Excerpt provided:
The second dynamic provides the attacker advantage with the increasing growth of computer networks and connectivity. Hence the attempt to tally system connectivity could prove to be fruitless.
A third dynamic which affords benefit to the attacker would be the availability of the same technology used by the defender. This is further worsened by the easy accessibility of information on the weaknesses of the various security related hardware and software available in the market.
In a broader perspective, the need for shared awareness has resulted in the increasing span of networks which make it easier to attack. It remains important that a holistic, comprehensive and collaborative structure must be established to protect not only the networks but also the stakeholders. For that purpose, active participation in international groupings dedicated towards enhancing cyber security such as the international cyber security alliance is deemed vital. The formation of Malaysia’s global cyber security alliance is a step on the right direction in enhancing its security through greater outreach.
Ladies and gentlemen, The challenges faced in ensuring the integrity of digital networks in the future would entail the following areas.
Firstly, more and more platforms are today linked to digital networks namely unmanned aerial vehicles (UAV) and numerous forms of sensors which make up the critical intelligence, surveillance and reconnaissance (ISR) system. This expands the reach and span of these networks leaving it vulnerable to cyber-attacks.
Secondly, the open unregulated nature of the internet creates cyberspace with no physical boundaries. Cyber-attacks may originate from nowhere which leaves the need to defend a non-physical entity. This would of course incur much cost and effort to realise.
Thirdly, there is a lack of strategic intelligence on cyber threats due to the rapid development of information technology hardware and software. These cyber warfare tools are not only available to state actors but could be bought off the shelf and redesigned by non-state groups or individuals to meet offensive capacities. The speed of information technology development hinders the collection of strategic intelligence which would be required to counter the emerging threats.

Record excerpts:

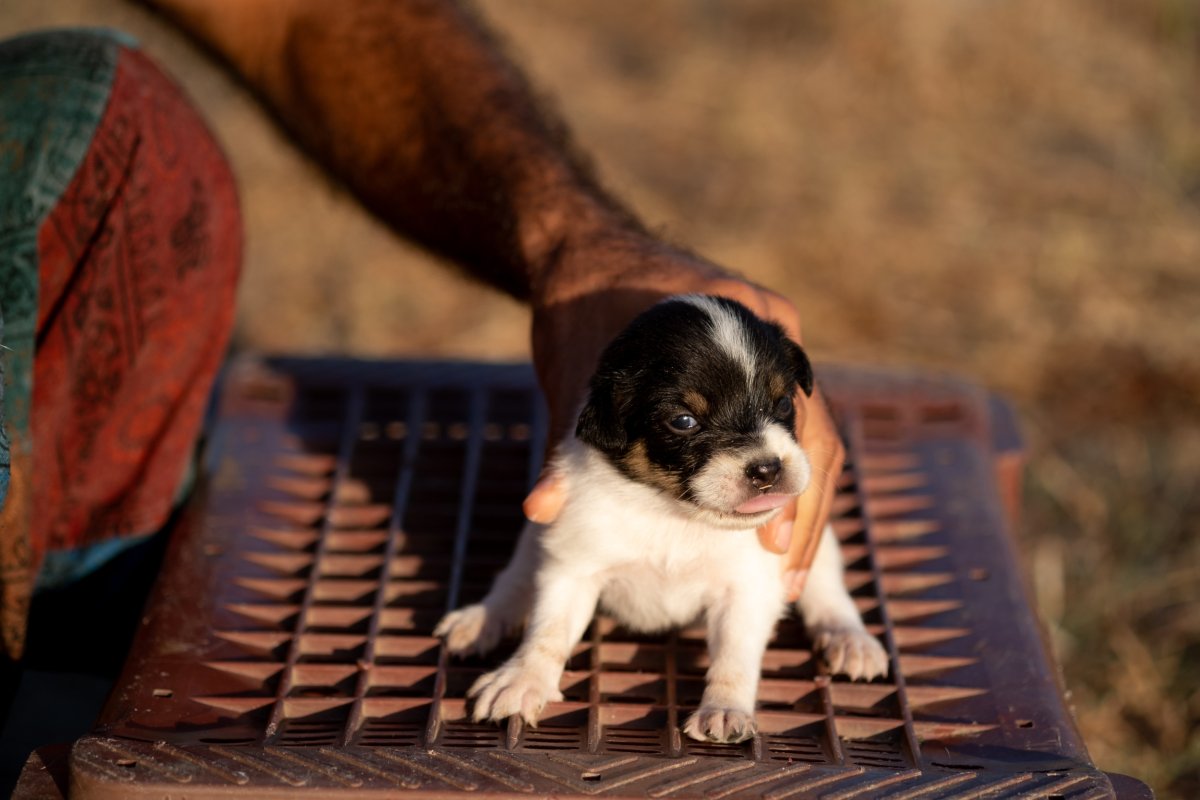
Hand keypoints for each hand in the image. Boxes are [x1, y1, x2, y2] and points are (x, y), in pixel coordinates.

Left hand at [525, 232, 844, 598]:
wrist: (581, 253)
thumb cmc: (580, 310)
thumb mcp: (577, 380)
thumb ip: (563, 450)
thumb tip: (541, 512)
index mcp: (752, 326)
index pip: (796, 428)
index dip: (788, 501)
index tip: (768, 556)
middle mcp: (774, 330)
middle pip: (814, 437)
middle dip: (799, 512)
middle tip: (781, 579)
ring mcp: (773, 341)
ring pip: (806, 434)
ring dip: (794, 499)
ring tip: (778, 566)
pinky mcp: (761, 356)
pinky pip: (784, 420)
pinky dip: (778, 470)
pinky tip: (766, 518)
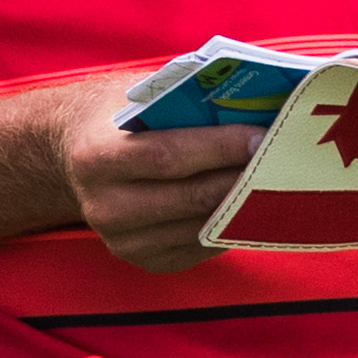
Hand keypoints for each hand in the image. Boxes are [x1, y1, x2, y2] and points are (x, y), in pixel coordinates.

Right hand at [60, 88, 259, 272]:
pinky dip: (231, 224)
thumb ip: (183, 101)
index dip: (219, 148)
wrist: (73, 155)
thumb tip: (252, 103)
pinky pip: (202, 246)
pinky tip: (251, 202)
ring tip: (278, 178)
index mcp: (96, 157)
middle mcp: (104, 206)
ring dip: (245, 204)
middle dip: (242, 176)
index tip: (263, 136)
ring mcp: (123, 241)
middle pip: (191, 197)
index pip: (168, 156)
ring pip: (202, 226)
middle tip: (285, 158)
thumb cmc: (118, 117)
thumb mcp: (137, 97)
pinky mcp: (145, 260)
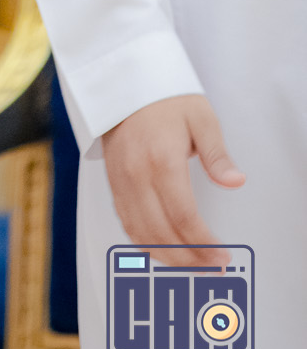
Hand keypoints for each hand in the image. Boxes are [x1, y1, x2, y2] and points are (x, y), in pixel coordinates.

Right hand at [102, 95, 244, 264]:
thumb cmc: (164, 98)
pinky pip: (126, 222)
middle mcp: (137, 174)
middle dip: (189, 257)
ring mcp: (121, 180)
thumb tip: (235, 181)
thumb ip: (217, 155)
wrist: (123, 82)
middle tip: (211, 267)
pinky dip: (143, 243)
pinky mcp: (113, 181)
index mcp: (161, 160)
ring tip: (190, 266)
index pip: (184, 216)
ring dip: (166, 256)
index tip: (221, 255)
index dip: (204, 243)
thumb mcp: (200, 118)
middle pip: (161, 232)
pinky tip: (161, 250)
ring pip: (140, 233)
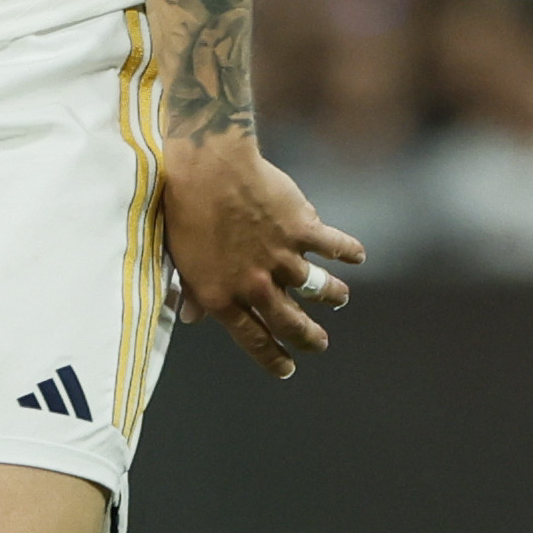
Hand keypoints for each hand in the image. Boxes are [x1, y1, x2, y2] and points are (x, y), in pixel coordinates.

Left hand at [160, 132, 360, 377]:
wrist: (206, 163)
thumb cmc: (182, 205)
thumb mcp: (177, 254)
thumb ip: (190, 289)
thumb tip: (192, 317)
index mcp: (221, 295)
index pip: (253, 339)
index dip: (273, 358)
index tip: (288, 369)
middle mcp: (256, 285)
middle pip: (293, 325)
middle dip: (310, 339)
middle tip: (319, 343)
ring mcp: (283, 259)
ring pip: (322, 292)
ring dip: (333, 296)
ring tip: (338, 297)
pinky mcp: (304, 231)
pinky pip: (337, 249)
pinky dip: (349, 253)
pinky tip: (356, 256)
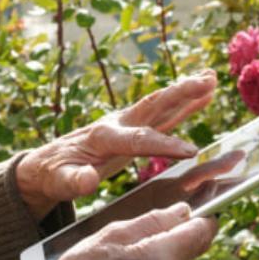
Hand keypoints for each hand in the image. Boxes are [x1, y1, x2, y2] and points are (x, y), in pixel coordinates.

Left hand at [14, 71, 217, 219]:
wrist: (46, 163)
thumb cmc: (53, 174)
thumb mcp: (58, 181)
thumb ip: (73, 181)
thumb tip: (87, 181)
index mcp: (101, 137)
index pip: (137, 139)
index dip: (163, 145)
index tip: (190, 152)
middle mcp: (117, 124)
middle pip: (152, 106)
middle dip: (180, 94)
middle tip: (207, 81)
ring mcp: (126, 123)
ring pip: (160, 105)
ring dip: (187, 93)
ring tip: (212, 78)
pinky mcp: (132, 128)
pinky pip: (163, 115)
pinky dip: (184, 104)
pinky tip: (204, 95)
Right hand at [33, 204, 217, 259]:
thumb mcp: (113, 235)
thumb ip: (152, 221)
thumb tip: (183, 211)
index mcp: (163, 258)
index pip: (203, 229)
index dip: (205, 211)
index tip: (201, 197)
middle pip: (192, 244)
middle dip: (182, 227)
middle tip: (157, 214)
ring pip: (178, 259)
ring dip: (165, 245)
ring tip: (131, 240)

Activity A:
Condense the paragraph of the excerpt on cyber security that begins "Thirdly, there is a lack" into a short bulleted list that keeps its main facts.
Activity B:
Quote the excerpt on cyber security from "In a broader" up to and including "the following areas.".

Response A:
- Strategic intelligence on cyber threats is lacking because information technology hardware and software develop rapidly.
- Cyber warfare tools are available to state actors, and non-state groups or individuals can also buy them off the shelf and redesign them for offensive use.
- The speed of this development hinders the collection of the strategic intelligence needed to counter emerging threats.

Response B:
In a broader perspective, the need for shared awareness has resulted in the increasing span of networks which make it easier to attack. It remains important that a holistic, comprehensive and collaborative structure must be established to protect not only the networks but also the stakeholders. For that purpose, active participation in international groupings dedicated towards enhancing cyber security such as the international cyber security alliance is deemed vital. The formation of Malaysia’s global cyber security alliance is a step on the right direction in enhancing its security through greater outreach.
Ladies and gentlemen, The challenges faced in ensuring the integrity of digital networks in the future would entail the following areas.